> Job
Reproduce the material below verbatim, starting at the line containing "common name: Giant reed" and continuing through its final line.

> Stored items
## start

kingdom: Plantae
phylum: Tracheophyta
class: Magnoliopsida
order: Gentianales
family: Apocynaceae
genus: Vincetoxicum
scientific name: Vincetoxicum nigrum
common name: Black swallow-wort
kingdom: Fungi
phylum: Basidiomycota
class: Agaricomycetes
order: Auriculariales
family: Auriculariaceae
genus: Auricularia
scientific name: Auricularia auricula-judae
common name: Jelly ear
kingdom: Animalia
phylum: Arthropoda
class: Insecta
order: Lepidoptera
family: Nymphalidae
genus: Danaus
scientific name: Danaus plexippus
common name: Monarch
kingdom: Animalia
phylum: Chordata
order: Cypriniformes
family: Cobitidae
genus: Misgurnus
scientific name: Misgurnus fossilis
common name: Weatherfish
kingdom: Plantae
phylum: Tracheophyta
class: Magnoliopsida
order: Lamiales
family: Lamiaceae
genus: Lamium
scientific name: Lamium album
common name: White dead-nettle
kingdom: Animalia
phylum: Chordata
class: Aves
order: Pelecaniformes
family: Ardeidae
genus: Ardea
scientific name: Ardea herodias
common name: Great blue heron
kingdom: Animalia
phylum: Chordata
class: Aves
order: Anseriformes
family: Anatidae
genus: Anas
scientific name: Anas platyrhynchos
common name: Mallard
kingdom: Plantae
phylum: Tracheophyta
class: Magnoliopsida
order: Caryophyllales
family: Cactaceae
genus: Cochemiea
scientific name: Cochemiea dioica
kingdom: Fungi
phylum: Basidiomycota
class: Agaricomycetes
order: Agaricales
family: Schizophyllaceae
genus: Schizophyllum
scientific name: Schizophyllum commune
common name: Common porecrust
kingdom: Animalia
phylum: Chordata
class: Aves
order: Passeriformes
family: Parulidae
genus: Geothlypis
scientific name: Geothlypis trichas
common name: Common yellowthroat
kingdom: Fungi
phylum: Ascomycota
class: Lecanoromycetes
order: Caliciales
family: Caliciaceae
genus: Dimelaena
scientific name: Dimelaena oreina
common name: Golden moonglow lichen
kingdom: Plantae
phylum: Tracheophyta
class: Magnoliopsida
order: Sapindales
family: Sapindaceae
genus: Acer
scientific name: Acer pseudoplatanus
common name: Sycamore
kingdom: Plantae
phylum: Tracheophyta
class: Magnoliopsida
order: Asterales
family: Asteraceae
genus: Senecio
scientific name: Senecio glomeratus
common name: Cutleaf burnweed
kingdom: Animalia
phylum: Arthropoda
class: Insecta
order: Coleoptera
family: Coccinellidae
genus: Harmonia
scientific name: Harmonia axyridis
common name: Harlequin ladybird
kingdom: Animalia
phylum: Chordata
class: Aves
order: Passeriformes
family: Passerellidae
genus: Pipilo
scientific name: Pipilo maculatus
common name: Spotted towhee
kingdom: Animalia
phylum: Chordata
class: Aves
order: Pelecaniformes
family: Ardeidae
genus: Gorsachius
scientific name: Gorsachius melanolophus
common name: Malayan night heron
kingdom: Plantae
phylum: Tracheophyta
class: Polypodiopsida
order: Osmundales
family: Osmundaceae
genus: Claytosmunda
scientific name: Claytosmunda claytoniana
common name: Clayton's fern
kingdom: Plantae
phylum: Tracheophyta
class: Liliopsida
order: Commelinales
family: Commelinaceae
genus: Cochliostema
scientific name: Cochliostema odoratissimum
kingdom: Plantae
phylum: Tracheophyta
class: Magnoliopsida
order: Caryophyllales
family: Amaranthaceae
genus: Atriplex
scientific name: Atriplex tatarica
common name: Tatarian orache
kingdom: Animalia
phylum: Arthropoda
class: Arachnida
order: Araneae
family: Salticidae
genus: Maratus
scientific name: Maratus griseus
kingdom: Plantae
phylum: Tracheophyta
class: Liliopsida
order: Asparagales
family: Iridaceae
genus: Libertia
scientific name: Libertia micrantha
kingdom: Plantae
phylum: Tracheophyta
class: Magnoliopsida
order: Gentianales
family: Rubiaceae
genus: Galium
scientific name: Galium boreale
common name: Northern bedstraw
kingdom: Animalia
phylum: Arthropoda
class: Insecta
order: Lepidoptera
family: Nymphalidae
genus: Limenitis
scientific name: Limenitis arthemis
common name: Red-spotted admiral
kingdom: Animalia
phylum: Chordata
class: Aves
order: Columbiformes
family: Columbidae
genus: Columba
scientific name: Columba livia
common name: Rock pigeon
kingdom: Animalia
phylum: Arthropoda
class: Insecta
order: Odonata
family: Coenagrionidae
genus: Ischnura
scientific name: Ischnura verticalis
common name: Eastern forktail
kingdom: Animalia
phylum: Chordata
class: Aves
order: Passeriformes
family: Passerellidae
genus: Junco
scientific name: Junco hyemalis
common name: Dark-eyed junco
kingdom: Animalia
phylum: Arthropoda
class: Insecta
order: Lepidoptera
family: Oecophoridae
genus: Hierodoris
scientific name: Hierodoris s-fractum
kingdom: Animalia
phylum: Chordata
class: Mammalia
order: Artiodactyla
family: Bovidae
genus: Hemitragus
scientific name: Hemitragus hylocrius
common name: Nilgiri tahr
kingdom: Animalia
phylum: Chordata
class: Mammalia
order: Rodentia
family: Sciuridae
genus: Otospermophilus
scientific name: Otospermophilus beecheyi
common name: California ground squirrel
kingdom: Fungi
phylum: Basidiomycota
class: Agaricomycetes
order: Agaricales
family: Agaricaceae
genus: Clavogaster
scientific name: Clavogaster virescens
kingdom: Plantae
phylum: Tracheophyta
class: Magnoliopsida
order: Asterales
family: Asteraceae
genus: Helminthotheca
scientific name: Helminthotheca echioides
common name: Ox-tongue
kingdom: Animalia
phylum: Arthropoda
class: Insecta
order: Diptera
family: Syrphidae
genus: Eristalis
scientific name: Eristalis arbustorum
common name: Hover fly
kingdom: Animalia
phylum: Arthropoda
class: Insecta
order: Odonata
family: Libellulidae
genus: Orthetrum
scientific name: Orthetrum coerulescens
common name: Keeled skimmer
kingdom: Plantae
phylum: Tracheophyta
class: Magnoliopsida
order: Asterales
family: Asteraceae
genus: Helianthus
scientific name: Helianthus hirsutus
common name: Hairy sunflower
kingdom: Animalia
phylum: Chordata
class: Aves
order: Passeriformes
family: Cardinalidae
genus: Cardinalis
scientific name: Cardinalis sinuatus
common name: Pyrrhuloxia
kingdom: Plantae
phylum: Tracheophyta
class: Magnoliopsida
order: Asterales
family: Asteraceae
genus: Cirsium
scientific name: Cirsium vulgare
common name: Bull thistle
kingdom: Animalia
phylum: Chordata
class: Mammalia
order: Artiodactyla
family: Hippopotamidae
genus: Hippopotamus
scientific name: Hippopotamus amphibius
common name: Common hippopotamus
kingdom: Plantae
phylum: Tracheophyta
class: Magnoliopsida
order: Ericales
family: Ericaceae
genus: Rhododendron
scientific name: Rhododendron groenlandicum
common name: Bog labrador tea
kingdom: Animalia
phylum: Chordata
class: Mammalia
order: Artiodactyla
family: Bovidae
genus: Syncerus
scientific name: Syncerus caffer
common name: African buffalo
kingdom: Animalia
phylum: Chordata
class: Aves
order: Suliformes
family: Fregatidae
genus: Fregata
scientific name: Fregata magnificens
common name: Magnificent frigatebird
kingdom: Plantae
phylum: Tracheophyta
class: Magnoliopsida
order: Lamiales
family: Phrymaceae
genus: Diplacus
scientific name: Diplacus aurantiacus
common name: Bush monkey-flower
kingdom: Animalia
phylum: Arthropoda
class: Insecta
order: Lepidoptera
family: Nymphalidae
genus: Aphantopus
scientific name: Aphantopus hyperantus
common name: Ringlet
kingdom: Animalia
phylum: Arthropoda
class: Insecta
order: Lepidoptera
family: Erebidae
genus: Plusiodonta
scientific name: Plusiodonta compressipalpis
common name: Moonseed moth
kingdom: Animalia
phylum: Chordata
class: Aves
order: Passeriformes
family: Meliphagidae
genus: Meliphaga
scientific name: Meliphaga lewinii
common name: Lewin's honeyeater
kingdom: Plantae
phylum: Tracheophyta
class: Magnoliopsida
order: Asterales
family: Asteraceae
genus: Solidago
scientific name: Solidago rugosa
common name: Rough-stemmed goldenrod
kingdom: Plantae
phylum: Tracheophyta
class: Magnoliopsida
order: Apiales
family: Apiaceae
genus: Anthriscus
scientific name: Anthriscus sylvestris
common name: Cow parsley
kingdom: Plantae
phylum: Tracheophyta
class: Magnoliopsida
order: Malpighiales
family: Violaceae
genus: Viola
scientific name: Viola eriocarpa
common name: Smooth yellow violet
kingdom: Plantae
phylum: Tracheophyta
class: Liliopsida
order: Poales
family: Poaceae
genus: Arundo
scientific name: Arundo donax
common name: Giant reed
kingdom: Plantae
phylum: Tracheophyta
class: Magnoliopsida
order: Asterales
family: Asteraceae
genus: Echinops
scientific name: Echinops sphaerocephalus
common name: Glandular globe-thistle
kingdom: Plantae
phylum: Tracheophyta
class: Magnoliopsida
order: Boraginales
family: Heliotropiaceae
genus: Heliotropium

## end

> Worked solution
common name: Giant reed
kingdom: Plantae
phylum: Tracheophyta
class: Magnoliopsida
order: Asterales
family: Asteraceae
genus: Echinops
scientific name: Echinops sphaerocephalus
common name: Glandular globe-thistle
kingdom: Plantae
phylum: Tracheophyta
class: Magnoliopsida
order: Boraginales
family: Heliotropiaceae
genus: Heliotropium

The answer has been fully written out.